Cloud nerds, you'd better get a napkin to catch the drool before you read this.

08/11/2017 12:09 AM AEDT | Updated 08/11/2017 12:09 AM AEDT
Ben Broady Fine Photography
This image of forked lightning over Lake Argyle in the Kimberley, Western Australia, was taken by WA photographer Ben Broady. Check out his site Ben Broady Fine Art Photography at www.benbroady.com

Nature, you're just showing off.

The Bureau of Meteorology has just released its 2018 Australian Weather Calendar, and oh wow.

Jennifer Erlandsen
This image of a wave crashing over Mornington Pier in Port Phillip Bay was taken while a strong cold front roared across the bay and southern Victoria.

As usual, the calendar features a range of pics from locations around Australia, some taken by professional photographers, others taken by people who just happened to be in the right spot at the right time.

One of our favourites is this magnificent sunset shot out the back of the Mt Hotham ski resort in Victoria, taken by from hobby photographer John Bagge (you can see more of his work here). He'd been having a family day in the snow and simply HAD to stop and take this on the way home.

John Bagge

Want another sunset? Try this one in the West MacDonnell Ranges near Alice Springs. It was taken by photographer Peter Nunn (more here) who was returning to Alice Springs from a photography trip to Simpsons Gap. When he saw this storm cell, he just had to climb a nearby hill and capture it.

Peter Nunn

Here's a change of pace. It's a gorgeous brooding pic of a plane on approach to Adelaide Airport taken by Adelaide local Asbjorn Kanck. Here's what the Bureau said of those unusual clouds:

This rare cloud type is called altocumulus stratiformis opacus asperitas. The altocumulus refers to the height and cloud type (cumulus cloud in the middle level of the atmosphere); stratiformis indicates it has formed in a layer; and opacus denotes the cloud is thick enough to mask the sun. Asperitas, from the Latin for roughen, refers to the wave-like feature underneath the cloud.

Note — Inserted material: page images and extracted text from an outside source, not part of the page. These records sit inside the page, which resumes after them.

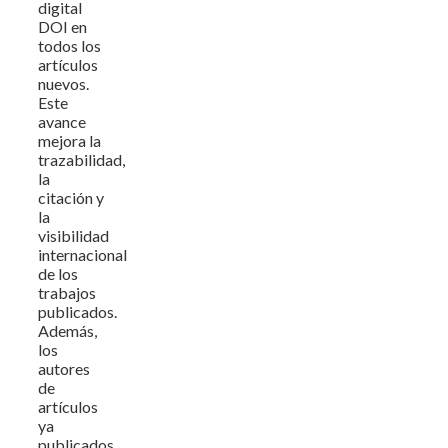
digital
DOI en
todos los
artículos
nuevos.
Este
avance
mejora la
trazabilidad,
la
citación y
la
visibilidad
internacional
de los
trabajos
publicados.
Además,
los
autores
de
artículos
ya
publicados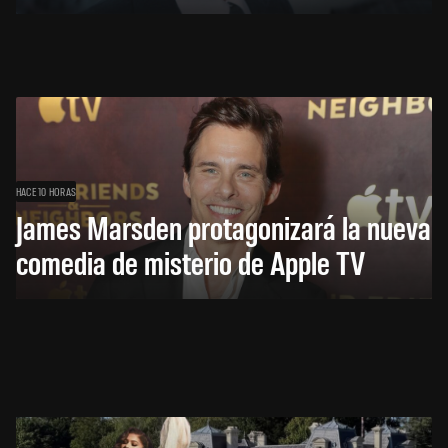
HACE 10 HORAS
James Marsden protagonizará la nueva
comedia de misterio de Apple TV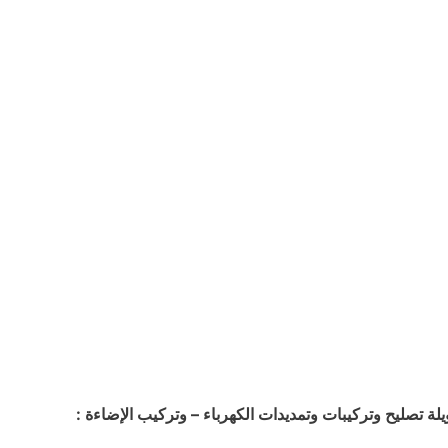
 تصليح وتركيبات وتمديدات الكهرباء – وتركيب الإضاءة :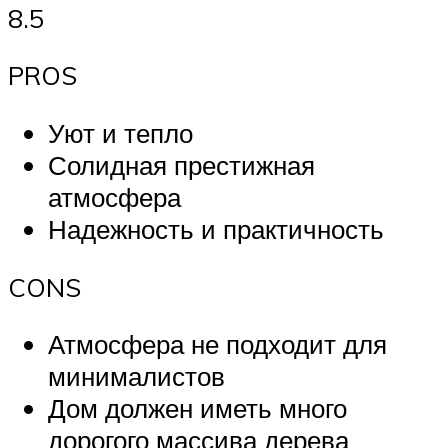
8.5
PROS
Уют и тепло
Солидная престижная
атмосфера
Надежность и практичность
CONS
Атмосфера не подходит для
минималистов
Дом должен иметь много
дорогого массива дерева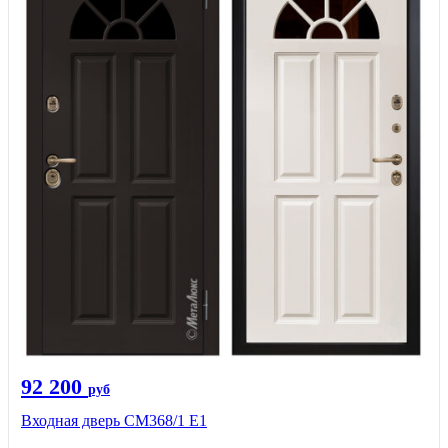
92 200
руб
Входная дверь СМ368/1 Е1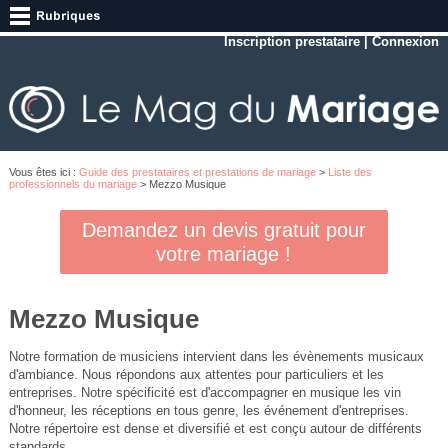
Inscription prestataire
|
Connexion
Vous êtes ici :
Guide des prestataires et prestations de mariage
>
Liste des
professionnels du mariage
> Mezzo Musique
Demandez un devis gratuit pour
votre mariage !
Mezzo Musique
Notre formation de musiciens intervient dans les évènements musicaux
d'ambiance. Nous répondons aux attentes pour particuliers et les
entreprises. Notre spécificité est d'accompagner en musique les vin
d'honneur, les réceptions en tous genre, les événement d'entreprises.
Notre répertoire est dense et diversifié et est conçu autour de différents
standards.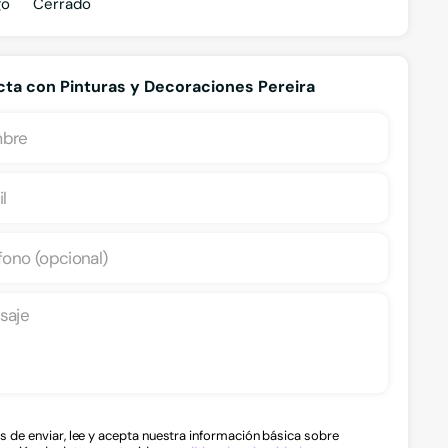
go
Cerrado
ta con Pinturas y Decoraciones Pereira
s de enviar, lee y acepta nuestra información básica sobre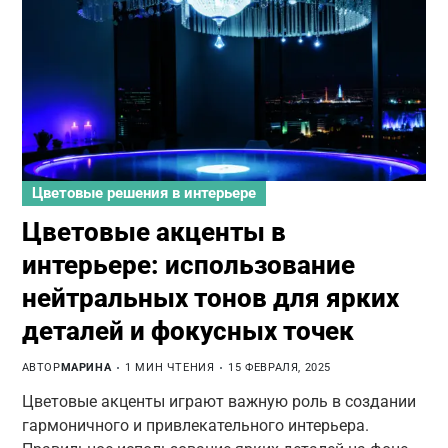
Цветовые решения в интерьере
Цветовые акценты в
интерьере: использование
нейтральных тонов для ярких
деталей и фокусных точек
АВТОР
МАРИНА
1 МИН ЧТЕНИЯ
15 ФЕВРАЛЯ, 2025
Цветовые акценты играют важную роль в создании
гармоничного и привлекательного интерьера.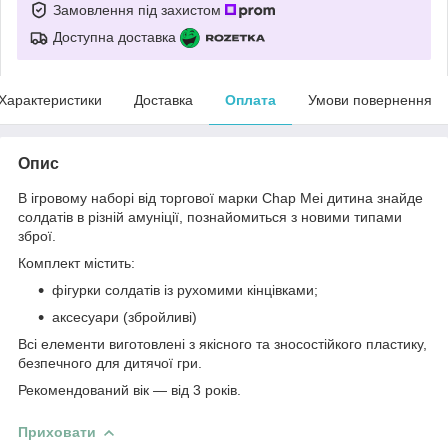
Замовлення під захистом
Доступна доставка
Характеристики
Доставка
Оплата
Умови повернення
Опис
В ігровому наборі від торгової марки Chap Mei дитина знайде
солдатів в різній амуніції, познайомиться з новими типами
зброї.
Комплект містить:
фігурки солдатів із рухомими кінцівками;
аксесуари (збройливі)
Всі елементи виготовлені з якісного та зносостійкого пластику,
безпечного для дитячої гри.
Рекомендований вік — від 3 років.
Приховати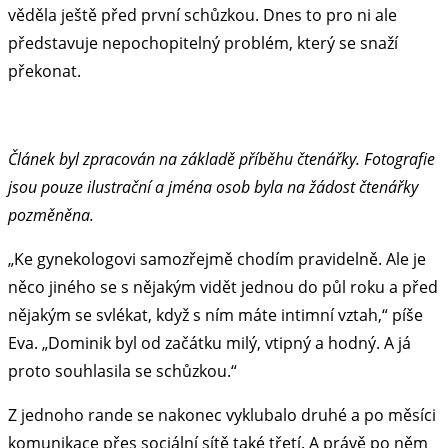
věděla ještě před první schůzkou. Dnes to pro ni ale
představuje nepochopitelný problém, který se snaží
překonat.
Článek byl zpracován na základě příběhu čtenářky. Fotografie
jsou pouze ilustrační a jména osob byla na žádost čtenářky
pozměněna.
„Ke gynekologovi samozřejmě chodím pravidelně. Ale je
něco jiného se s nějakým vidět jednou do půl roku a před
nějakým se svlékat, když s ním máte intimní vztah,“ píše
Eva. „Dominik byl od začátku milý, vtipný a hodný. A já
proto souhlasila se schůzkou.“
Z jednoho rande se nakonec vyklubalo druhé a po měsíci
komunikace přes sociální sítě také třetí. A právě po něm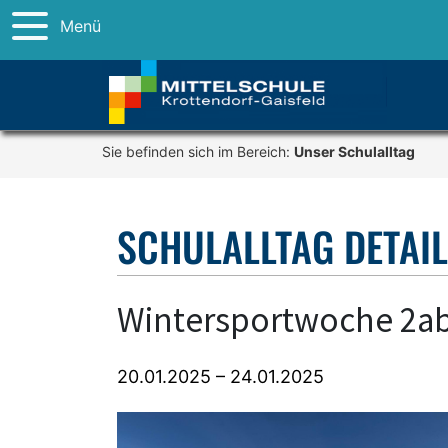
Menü
Sie befinden sich im Bereich:
Unser Schulalltag
SCHULALLTAG DETAI
Wintersportwoche 2a
20.01.2025 – 24.01.2025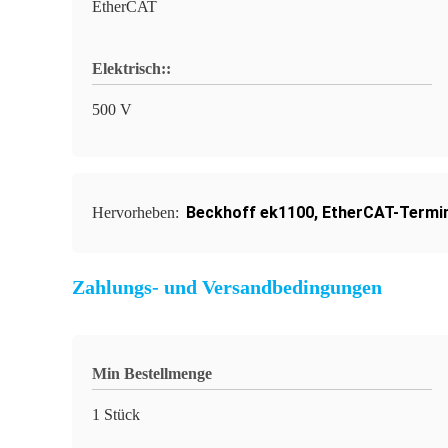
EtherCAT
Elektrisch::
500 V
Beckhoff ek1100
,
EtherCAT-Termi
Hervorheben:
Zahlungs- und Versandbedingungen
Min Bestellmenge
1 Stück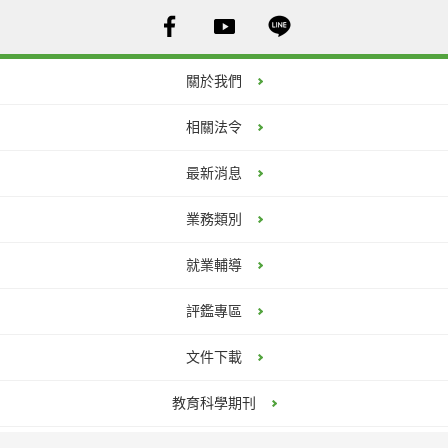
關於我們
相關法令
最新消息
業務類別
就業輔導
評鑑專區
文件下載
教育科學期刊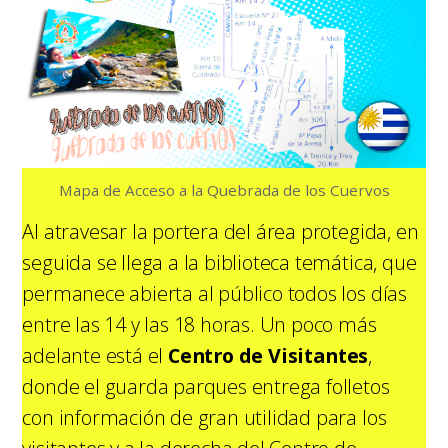
Mapa de Acceso a la Quebrada de los Cuervos
Al atravesar la portera del área protegida, en
seguida se llega a la biblioteca temática, que
permanece abierta al público todos los días
entre las 14 y las 18 horas. Un poco más
adelante está el
Centro de Visitantes
,
donde el guarda parques entrega folletos
con información de gran utilidad para los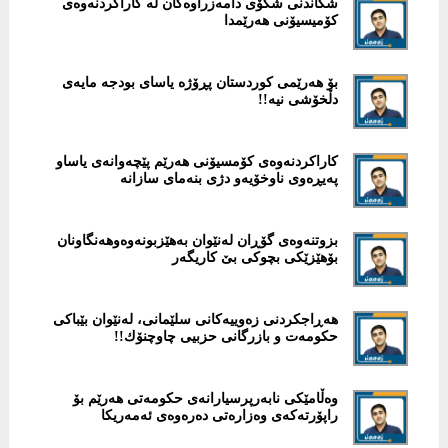
شكاندنی شكۆی دامەزراوەكان لە كاراكردنەوەی
كۆمیسیۆنی هەرێمدا
بۆ هەرێمى کوردستان پڕۆژە یاساى بودجە مایەى
دڵخۆشى نیە!!
كاراكردنەوەی كۆمسیۆنی هەرێم پێچەوانەی یاساو
پەیڕەوی ناوخۆیەو دژی بنەمای سازانە
بزوتنەوەی گۆڕان لەنێوان بەهێزبونەوەوهەنگاونان
بۆهێزێكی بچوكی بێ كاریگەر
هەڕاجكردنی زەوییەكانی سلێمانی، لەنێوان بێباكی
حكومەت و بازرگانی حزبیی چاوچنۆك!!
وەڵامێکى نابەرپرسیارانەى حکومەتى هەرێم بۆ
راپۆرتەکەى وەزارەتى دەرەوەى ئەمەریکا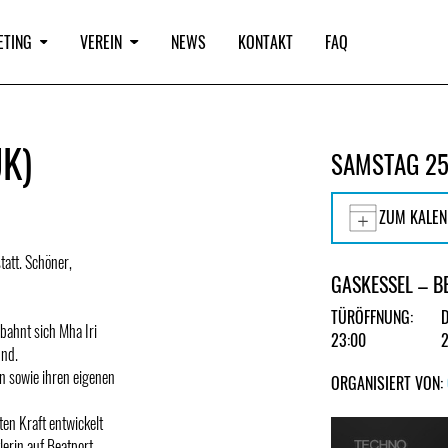
ETING
VEREIN
NEWS
KONTAKT
FAQ
K)
SAMSTAG 25
ZUM KALEN
att. Schöner,
GASKESSEL – B
TÜRÖFFNUNG:
bahnt sich Mha Iri
23:00
und.
n sowie ihren eigenen
ORGANISIERT VON:
ten Kraft entwickelt
erin auf Beatport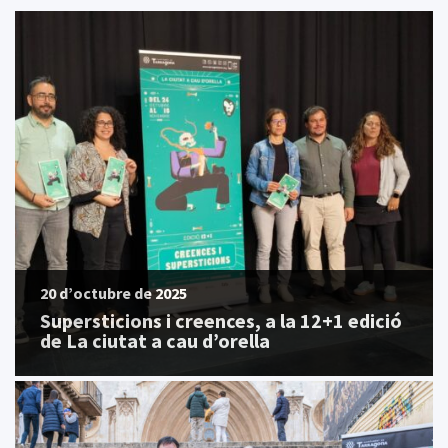
20 d’octubre de 2025
Supersticions i creences, a la 12+1 edició
de La ciutat a cau d’orella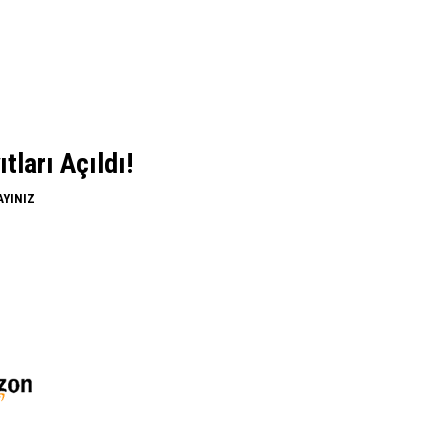
ları Açıldı!
AYINIZ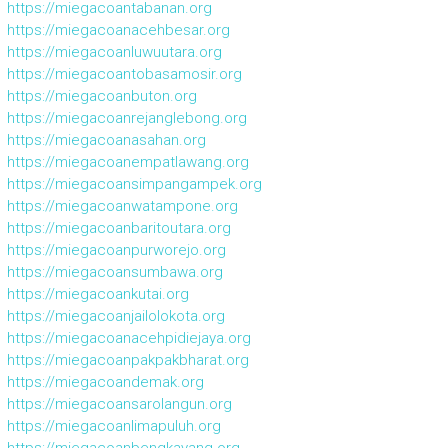
https://miegacoantabanan.org
https://miegacoanacehbesar.org
https://miegacoanluwuutara.org
https://miegacoantobasamosir.org
https://miegacoanbuton.org
https://miegacoanrejanglebong.org
https://miegacoanasahan.org
https://miegacoanempatlawang.org
https://miegacoansimpangampek.org
https://miegacoanwatampone.org
https://miegacoanbaritoutara.org
https://miegacoanpurworejo.org
https://miegacoansumbawa.org
https://miegacoankutai.org
https://miegacoanjailolokota.org
https://miegacoanacehpidiejaya.org
https://miegacoanpakpakbharat.org
https://miegacoandemak.org
https://miegacoansarolangun.org
https://miegacoanlimapuluh.org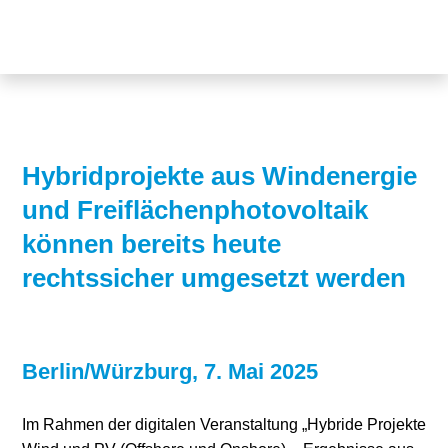
Themen
Projekte
Akzeptanz
Publikationen
Europa
News
Flächen
Hybridprojekte aus Windenergie
und Freiflächenphotovoltaik
Blog
Genehmigungen
können bereits heute
Karriere
Grundsatzfragen
rechtssicher umgesetzt werden
Über uns
Märkte
Netze
Stiftungsporträt
Berlin/Würzburg, 7. Mai 2025
Sektorenkopplung
Team
Im Rahmen der digitalen Veranstaltung „Hybride Projekte
Speicher
Forschungsnetzwerk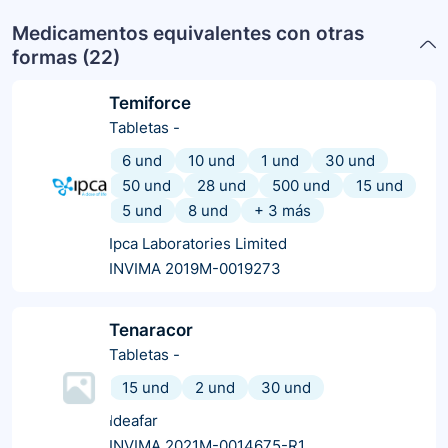
Medicamentos equivalentes con otras
formas (
22
)
Temiforce
Tabletas
-
6 und
10 und
1 und
30 und
50 und
28 und
500 und
15 und
5 und
8 und
+
3
más
Ipca Laboratories Limited
INVIMA 2019M-0019273
Tenaracor
Tabletas
-
15 und
2 und
30 und
Ideafar
INVIMA 2021M-0014675-R1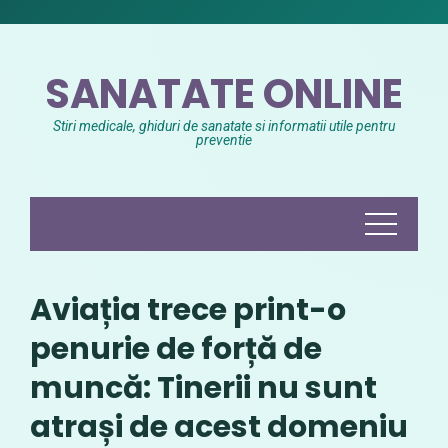
Skip
to
content
SANATATE ONLINE
Stiri medicale, ghiduri de sanatate si informatii utile pentru
preventie
Aviația trece print-o
penurie de forță de
muncă: Tinerii nu sunt
atrași de acest domeniu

One theory of how these clouds occur is that when mammatus clouds sink into an area of strong winds, it causes these rough, lumpy formations.

All we know is we'd rather not be on a plane landing in it. Very bumpy ride, we suspect.

Asbjorn Kanck

How gorgeous is this one? It's fog in the valley at sunrise, as taken from Mt Buninyong near Ballarat. Local snapper Andrew Thomas (more of his work here) goes out most mornings looking for great imagery in his area. You got a good one that frosty July day, Andrew.

Andrew Thomas (andrewthomasphotographer.com)

The calendar has several more pics and is available to buy at the Bureau's online shop. Look out for the fantastic cover image of a pool among the boulders up on North Ramshead, near Thredbo, with a moon halo in the background. Sweet.